Denmark - The night air of Denmark's major cities has been full of smoke and fire for the past six consecutive nights. Immigrant youth are believed to be behind the destruction in response to racist police harassment. Police have long since enforced selective "zero tolerance policies" in poor immigrant neighborhoods and declared "visitation zones"-- special areas of cities where civil liberties are temporarily suspended. The incident sparking the unrest was the police beating of an elderly immigrant man and his sons last Saturday.
Cars and dumpsters have been the main targets for the arsonists, but in the last days several schools have also come under attack. At least one school was burned to the ground. Rioters seem to be avoiding direct conflict with the police, but are using hit-and-run tactics similar to classic insurgent strategy. On several occasions, however, police and fire fighters have been met with rocks and bottles when approaching fires or large groups of youths.

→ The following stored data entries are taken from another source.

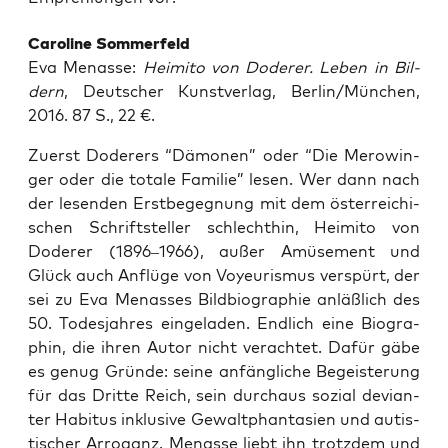
Caro­li­ne Sommerfeld
Eva Men­as­se:
Hei­mi­to von Dode­rer. Leben in Bil­
dern
, Deut­scher Kunst­ver­lag, Berlin/München,
2016. 87 S., 22 €.
Zuerst Dode­rers “Dämo­nen” oder “Die Mero­win­
ger oder die tota­le Fami­lie” lesen. Wer dann nach
der lesen­den Erst­be­geg­nung mit dem öster­rei­chi­
schen Schrift­stel­ler schlecht­hin, Hei­mi­to von
Dode­rer (1896–1966), außer Amü­se­ment und
Glück auch Anflü­ge von Voy­eu­ris­mus ver­spürt, der
sei zu Eva Men­as­ses Bild­bio­gra­phie anläß­lich des
50. Todes­jah­res ein­ge­la­den. End­lich eine Bio­gra­
phin, die ihren Autor nicht ver­ach­tet. Dafür gäbe
es genug Grün­de: sei­ne anfäng­li­che Begeis­te­rung
für das Drit­te Reich, sein durch­aus sozi­al devi­an­
ter Habi­tus inklu­si­ve Gewalt­phan­ta­sien und autis­
ti­scher Arro­ganz. Men­as­se liebt ihn trotz­dem und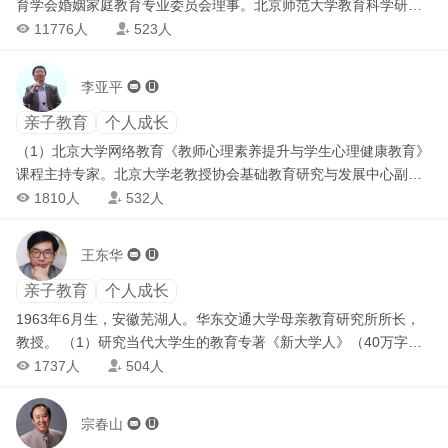
育学会婚姻家庭教育专业委员会理事。北京师范大学教育科学研究
所，婚姻家庭教育学硕士。在山东三个地区推动实现了百万家长进
11776人
523人


学堂、重新学习做家长的教育理想。
李亚平


亲子教育
个人成长
（1）北京大学网络教育《教师心理素养提升与学生心理健康教育》
课程主持专家。北京大学老教授协会基础教育研究与发展中心副秘
书长。北京师范大学教育博士研究生，中国伦理学会德育专业委员
1810人
532人


会常务理事，国家基础教育实验中心课题学术秘书长。曾担任湖北
省沙市教育局副局长。 （2）首都师范大学出版社出版的阳光系列
王东华


丛书《父母与孩子心灵对话》。 （3）著作有《教师与学生心灵对
话》，2009年12月12日入选北大百年讲堂与于丹、李燕杰同台在全
亲子教育
个人成长
国校长德育论坛上演讲。
1963年6月生，安徽芜湖人。华东交通大学母亲教育研究所所长，
教授。 （1）研究当代大学生的教育专著《新大学人》（40万字）
为93深圳（中国）优秀文稿公开竞价首部成交著作。 （2）致力人
1737人
504人


类文化启蒙的另一教育专著《发现母亲》（80万字），1999年一经
推出，即在全社会产生广泛影响。 （3）主编及编著的《我们是这
宗春山


样教育孩子的》《超薄学习》，2001年及2003年分别被选作为全国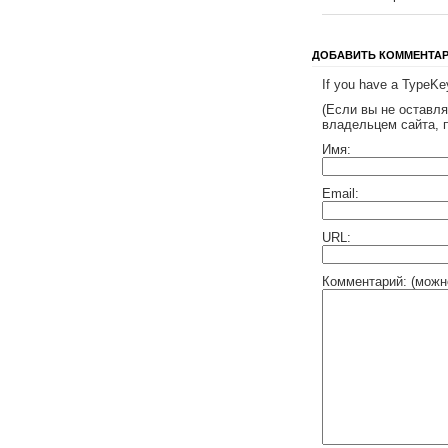
ДОБАВИТЬ КОММЕНТА
If you have a TypeKey
(Если вы не оставл
владельцем сайта, 
Имя:
Email:
URL:
Комментарий: (можн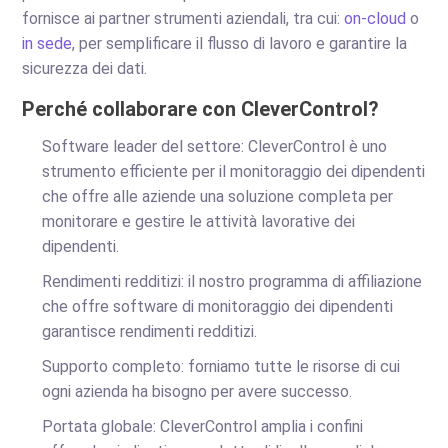
fornisce ai partner strumenti aziendali, tra cui:
on-cloud
o
in sede
, per semplificare il flusso di lavoro e garantire la
sicurezza dei dati.
Perché collaborare con CleverControl?
Software leader del settore: CleverControl è uno
strumento efficiente per il monitoraggio dei dipendenti
che offre alle aziende una soluzione completa per
monitorare e gestire le attività lavorative dei
dipendenti.
Rendimenti redditizi: il nostro programma di affiliazione
che offre software di monitoraggio dei dipendenti
garantisce rendimenti redditizi.
Supporto completo: forniamo tutte le risorse di cui
ogni azienda ha bisogno per avere successo.
Portata globale: CleverControl amplia i confini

A social worker from an area most most affected by the violence said, "This is the fire that the police have built. They have been on a constant course of confrontation with the youths, so it's no wonder that it comes to this." The disturbances have loud echoes to immigrant youth rioting in France that followed incidents of police brutality there. In November of 2005, months of anti-state unrest eventually spread from France's immigrant communities throughout Europe as far as Greece and Denmark.
Initially the disturbances were confined to Copenhagen, but have since broken out in more than 15 Danish cities. Last night alone, in the capital, 28 cars and even more garbage containers were burned.